Tenet Healthcare Corporation’s claim that it considers Redding, CA, physicians as independent contractors, as opposed to hospital employees, will do nothing to lessen the company’s exposure from a rapidly growing list of lawsuits filed by former cardiac surgery patients at Tenet’s two Redding-area hospitals, according to one of the nation’s leading mass torts attorneys.
Michael Hackard, JD, who recently filed suit on behalf of a former patient of Chae Moon, MD, says California law holds hospitals accountable for the conduct of physicians practicing in their facilities, regardless of whether those physicians bill patients on their own, or through the hospital. He made his comments in light of Tenet Chairman and Chief Executive Jeffery C. Barbakow’s efforts to reassure Tenet shareholders while confirming that the Securities and Exchange Commission had launched an informal investigation. The investigation will focus on allegations that two Tenet hospitals in Redding where Moon and Fidel Realyvasquez, MD, performed surgeries allowed the physicians to push patients into unnecessary cardiac bypass operations, resulting in excessive charges to the Medicare system.
"If Mr. Barbakow truly wants to promptly resolve issues, he might start with the current state of California law. California law is clear and settled — a hospital owes a general duty to insure the competency of its medical staff and to evaluate the quality of medical treatment rendered on its premises," Hackard says. "If Tenet had been providing the same kind of oversight to its medical staff and quality of medical treatment that it paid to its bottom line, a lot of Tenet patients wouldn’t have had unnecessary surgery and all the potentially lethal complications that go with it."
He says it is not relevant that Moon and Realyvasquez billed for their own services and weren’t designated employees of the hospital.
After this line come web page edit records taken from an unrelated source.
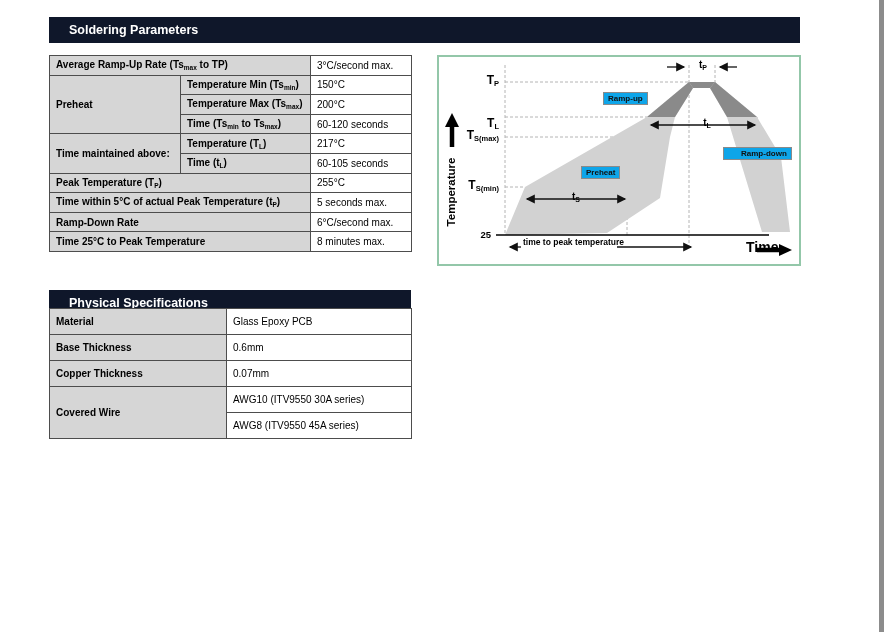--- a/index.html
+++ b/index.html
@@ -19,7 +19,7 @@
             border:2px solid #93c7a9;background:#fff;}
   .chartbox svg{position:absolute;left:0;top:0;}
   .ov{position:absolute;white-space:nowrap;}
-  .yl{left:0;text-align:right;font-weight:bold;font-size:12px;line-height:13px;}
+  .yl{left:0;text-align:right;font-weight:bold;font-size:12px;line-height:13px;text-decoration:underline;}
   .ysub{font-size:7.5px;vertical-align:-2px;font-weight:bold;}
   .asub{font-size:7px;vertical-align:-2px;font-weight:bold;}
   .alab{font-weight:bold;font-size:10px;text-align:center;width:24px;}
What is relevant is that the two doctors practiced in Tenet hospitals, where according to an FBI affidavit, as many as half of the heart surgeries and tests performed by the pair were "unnecessary by commonly held medical standards." The same affidavit also contains allegations that an estimated 25% of these procedures were performed on patients who had no serious heart problems. Hackard filed the case on behalf of Carl L. Roberts, a 75-year old northern California man treated by Moon. Despite the results of a stress test that showed Roberts was healthy, Hackard says, Moon informed him that he needed a four-way bypass, which he performed the same day at Tenet’s Redding Medical Center.
"Tenet’s woes won’t be overcome by an independent contractor theory," Hackard says. "California law, patients’ expectations, and ethical practice demand a more reasoned approach. Tenet is liable for negligent conduct of independent physicians and surgeons who, as members of the hospital staff, avail themselves of the hospital facilities, but who are neither employees nor agents of the hospital."